When his mother returns that evening, Peter is so quiet that she thinks something is wrong, and asks him what has happened.

‘Nothing,’ he replies, ‘nothing at all.’ And technically it is no lie, for next to nothing has happened. The afternoon’s incident was probably the most tentative and inconsequential physical encounter that he has ever had with a woman, but its potential significance far outweighs the event itself. Perhaps she has been quiet and strange for these past few weeks because she has been working round to this: or perhaps she acted purely on impulse, because she was lonely and he was the only man available. Maybe at this very moment she was regretting what she had done, and would be too embarrassed to come to the cottage again. Or perhaps she would return and try to pretend that nothing at all had happened. He certainly never imagined that such a thing might develop. By that night, he has decided that he will let matters take their own course. It is up to Sarah now: it was she, after all, who made the first move.
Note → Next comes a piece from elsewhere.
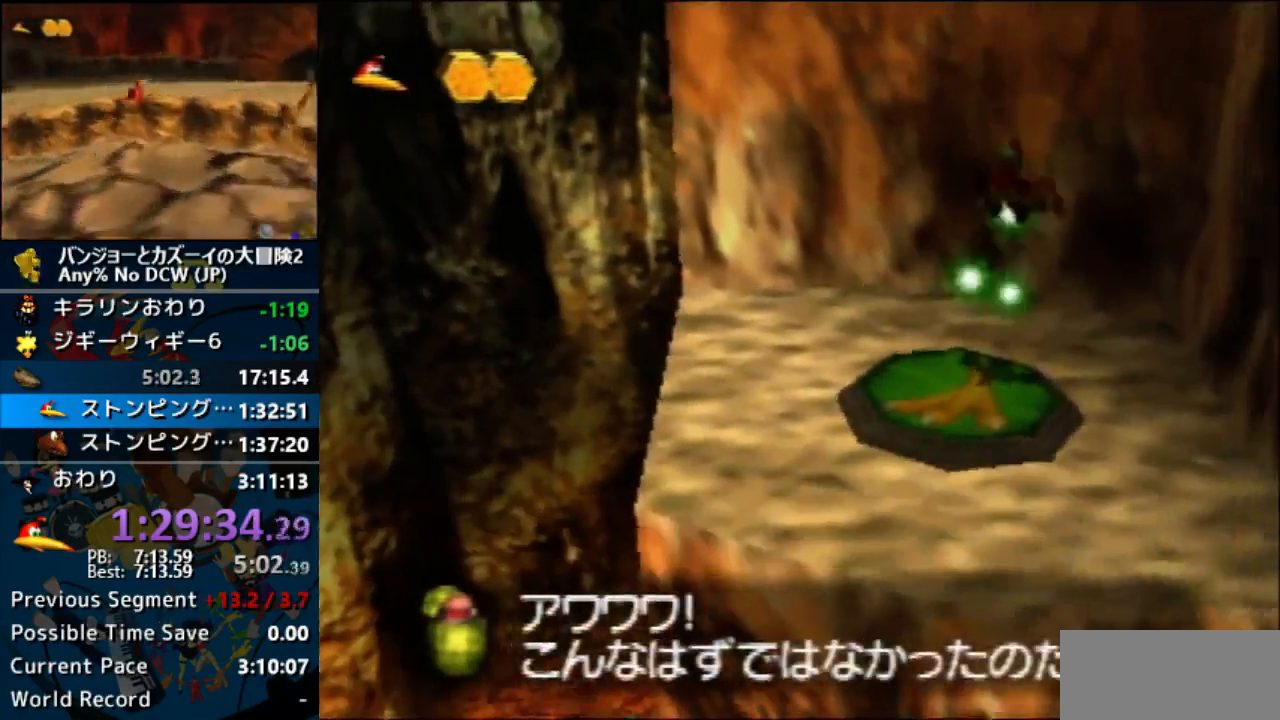
{"buttons": ["A"], "left_stick": "center", "events": []}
During the succeeding week, he thinks about the incident less and less, and by Saturday has persuaded himself that she will not come to the cottage again.

But she does return, and she puts her arms around him again. She continues to visit the cottage every Saturday, so that by the new year a pattern has been well established. Peter knows that
he is quite passive in this whole affair, and that Sarah alone directs the relationship and sets its pace. They do just what she wants, and talk only on the limited topics of her choice. Yet so skilfully does she manipulate the situation that at times Peter feels she can control his will indirectly; as though without her telling him he knows what she wants him to do, and he dumbly complies. He sees suddenly that he has no dignity in this matter, and that this lack of dignity is all his own fault.

Peter feels that the whole thing could stop again as quickly as it started. He does not know why Sarah has made the friendship take this particular direction, any more than he did on that first day, when she gathered the holly. Once, she actually stopped at the door and said, ‘Peter, I want to tell you …’ But then there was a long pause, broken only when she hit the door jamb hard with her fist and said, ‘Nothing.’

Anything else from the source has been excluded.